The term “craft beer” has really taken hold throughout the United States, but once in a while I run into someone who gives me a blank stare when I start applying the word “craft” to beer. At which point I usually try to help them understand by tossing in the term “microbrews.” The latter term has been in the vernacular in this country much longer than the former, so it has a wider base of understanding.
But I always cringe anytime I feel the need to use the microbrew term to get my point across, because it’s been a big misnomer for a long time.
It conveys a mental image of a couple of guys in a small building producing a dozen kegs of beer per batch. While that’s how most craft brewers start out, at the end of 2010 there were 80 “regional” craft brewers in the U.S., defined as those producing between 15,000 and 6,000,000 barrels of beer annually. Those are large operations with lots of employees and, in some cases, enormous facilities. Nothing “micro” about them.
And they are growing and doing things that would have been unimaginable to them 10 years ago. I recently covered a downside to all this growth—increased litigation between brewers. But the positive effects of the growth far outweigh the negative effects.
One such positive effect was a recent improvement in Tennessee law allowing breweries in that state to brew high-alcohol beer. To understand the improvement, you need to know a little something about how Tennessee regulates beer.
Unlike Alabama prior to the passage of the Gourmet Beer Bill in 2009, Tennessee has long allowed beer over 6 percent ABV to be sold within its borders. But they do it in an absurd, oppressive manner. They define beer over 6 percent as liquor, and tax it and regulate it like liquor. And since they issue different licenses for brewing beer and distilling liquor, historically Tennessee breweries have been unable to brew any beer over 6 percent alcohol, even though liquor stores were able to sell all sorts of high-alcohol beers brewed in other states. In a nutshell, Tennessee law put its own breweries at a competitive disadvantage versus breweries in other states, a typical Bible Belt inanity.

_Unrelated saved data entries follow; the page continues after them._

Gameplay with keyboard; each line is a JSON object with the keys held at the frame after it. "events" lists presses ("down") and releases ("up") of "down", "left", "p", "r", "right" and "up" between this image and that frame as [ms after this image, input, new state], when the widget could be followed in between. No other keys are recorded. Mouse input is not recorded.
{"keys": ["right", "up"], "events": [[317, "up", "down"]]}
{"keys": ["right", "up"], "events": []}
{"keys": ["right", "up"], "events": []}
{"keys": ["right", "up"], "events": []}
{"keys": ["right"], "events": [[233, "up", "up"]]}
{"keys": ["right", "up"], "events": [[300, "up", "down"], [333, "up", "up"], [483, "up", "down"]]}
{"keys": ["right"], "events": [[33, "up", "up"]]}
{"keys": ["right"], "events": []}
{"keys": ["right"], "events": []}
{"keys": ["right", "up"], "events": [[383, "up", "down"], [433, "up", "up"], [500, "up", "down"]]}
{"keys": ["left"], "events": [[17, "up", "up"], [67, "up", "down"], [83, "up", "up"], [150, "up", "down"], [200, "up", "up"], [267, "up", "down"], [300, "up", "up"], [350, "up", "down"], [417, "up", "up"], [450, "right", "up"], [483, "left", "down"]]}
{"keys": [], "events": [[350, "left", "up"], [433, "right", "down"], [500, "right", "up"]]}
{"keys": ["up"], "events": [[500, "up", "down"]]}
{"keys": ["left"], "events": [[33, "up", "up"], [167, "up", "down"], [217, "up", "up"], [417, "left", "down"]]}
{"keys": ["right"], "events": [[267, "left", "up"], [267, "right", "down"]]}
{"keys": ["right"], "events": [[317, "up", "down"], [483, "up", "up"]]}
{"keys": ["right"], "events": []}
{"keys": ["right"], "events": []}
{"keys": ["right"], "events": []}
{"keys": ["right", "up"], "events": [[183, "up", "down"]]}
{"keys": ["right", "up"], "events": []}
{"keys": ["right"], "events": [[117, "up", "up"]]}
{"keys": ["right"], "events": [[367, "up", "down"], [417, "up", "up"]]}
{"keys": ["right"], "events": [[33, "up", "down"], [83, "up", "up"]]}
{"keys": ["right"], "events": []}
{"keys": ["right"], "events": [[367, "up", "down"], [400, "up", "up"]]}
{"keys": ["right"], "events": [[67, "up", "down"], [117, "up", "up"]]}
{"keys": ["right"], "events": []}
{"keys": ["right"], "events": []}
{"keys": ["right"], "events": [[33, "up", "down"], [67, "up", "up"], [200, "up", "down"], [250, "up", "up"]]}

Oddly, the remedy for the inanity was a rumor that Sierra Nevada (located in California) was considering Tennessee as a possible location for a new $200 million facility they are planning for the eastern United States. Sierra Nevada did not make any commitments to Tennessee legislators and have even publicly stated they are not 100 percent committed to building an eastern facility, but just the faintest whiff of a “foreign” $200 million manufacturing investment in their state got Tennessee legislators off their asses to do what they should have done for their own local businesses many years ago: allow all breweries located in their state to brew the full spectrum of beer styles.
And though it hasn’t sparked any changes in state laws that I know of, it’s been reported that New Belgium brewery is also looking to build a new facility somewhere near the east coast. That may be what finally brings Fat Tire to its many fans in Alabama.
But Sierra Nevada and New Belgium aren’t the only craft breweries with plans to build. Stone Brewing has grandiose plans to do some uncommon things over the next couple of years. Most ambitiously, they’ve been planning for quite some time to build a European facility and are close to finalizing the location. In their existing facility last year, they brewed 115,000 barrels of beer, but a massive brewery expansion will soon take them to a capacity of 500,000 barrels in San Deigo County. For reference, Samuel Adams maker Boston Beer produced a little over 2,000,000 barrels last year. Stone is also adding a “company store” in downtown San Diego that will feature swag and growler fills, and adding a second World Bistro & Gardens location, to complement the existing one attached to their brewery. Finally, they are going to build a 50-room hotel across from their brewing operations in California. Yes, a hotel.
I’m almost certain the Stone hotel would be the first craft-brewery-owned hotel in U.S. history. I’m crossing my fingers that a theme park will be next on the list.
Seriously, these one-time microbreweries are becoming very big business. And knowing the hardcore beer geek community as well as I do, I have to think it’s likely that in a few years there will be new divisions in the community of craft drinkers. You already find plenty of people who dismiss Samuel Adams as being too big and too mainstream. But in time, several more craft breweries will grow as big as Sam Adams is right now. I happen to think that’s a wonderful thing, as I think beer drinkers should care about flavor, not brewery size. And the continued growth of the largest craft brewers will further propel IPAs and stouts and Belgian-style golden ales into the mainstream.
Plenty of craft drinkers buy into the ethos of supporting small businesses over larger corporations, and let’s face it, businesses with multiple large facilities in different parts of the country and even on different continents are not “small businesses” under any reasonable definition of the term. Microbreweries are hitting the big time.